▶ ABOUT THIS EXERCISE
Beginning with the first line, transcribe the entries below exactly through the line containing "per 5 headlocks", inclusive.

(Excerpts from a dataset)
────────────────────
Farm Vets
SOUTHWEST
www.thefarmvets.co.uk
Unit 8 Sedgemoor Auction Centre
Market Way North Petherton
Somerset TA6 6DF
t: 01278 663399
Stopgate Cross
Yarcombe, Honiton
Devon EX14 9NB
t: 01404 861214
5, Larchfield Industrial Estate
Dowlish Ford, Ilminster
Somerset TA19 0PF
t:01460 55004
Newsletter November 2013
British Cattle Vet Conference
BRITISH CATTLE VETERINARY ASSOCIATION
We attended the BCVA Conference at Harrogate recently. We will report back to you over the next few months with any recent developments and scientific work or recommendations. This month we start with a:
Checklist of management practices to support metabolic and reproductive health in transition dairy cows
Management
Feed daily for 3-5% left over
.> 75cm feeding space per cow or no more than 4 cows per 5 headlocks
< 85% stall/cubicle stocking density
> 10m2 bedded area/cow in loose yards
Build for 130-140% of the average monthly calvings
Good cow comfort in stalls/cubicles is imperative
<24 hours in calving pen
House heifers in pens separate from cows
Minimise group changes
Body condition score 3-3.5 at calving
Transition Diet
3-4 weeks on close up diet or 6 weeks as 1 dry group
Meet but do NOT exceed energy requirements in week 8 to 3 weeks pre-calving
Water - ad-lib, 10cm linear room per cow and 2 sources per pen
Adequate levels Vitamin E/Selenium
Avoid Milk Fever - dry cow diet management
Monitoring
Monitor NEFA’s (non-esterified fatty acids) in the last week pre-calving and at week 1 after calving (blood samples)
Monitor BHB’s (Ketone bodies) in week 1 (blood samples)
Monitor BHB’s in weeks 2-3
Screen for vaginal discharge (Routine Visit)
────────────────────
▶ EXERCISE ANSWER
Farm Vets
SOUTHWEST
www.thefarmvets.co.uk
Unit 8 Sedgemoor Auction Centre
Market Way North Petherton
Somerset TA6 6DF
t: 01278 663399
Stopgate Cross
Yarcombe, Honiton
Devon EX14 9NB
t: 01404 861214
5, Larchfield Industrial Estate
Dowlish Ford, Ilminster
Somerset TA19 0PF
t:01460 55004
Newsletter November 2013
British Cattle Vet Conference
BRITISH CATTLE VETERINARY ASSOCIATION
We attended the BCVA Conference at Harrogate recently. We will report back to you over the next few months with any recent developments and scientific work or recommendations. This month we start with a:
Checklist of management practices to support metabolic and reproductive health in transition dairy cows
Management
Feed daily for 3-5% left over
.> 75cm feeding space per cow or no more than 4 cows per 5 headlocks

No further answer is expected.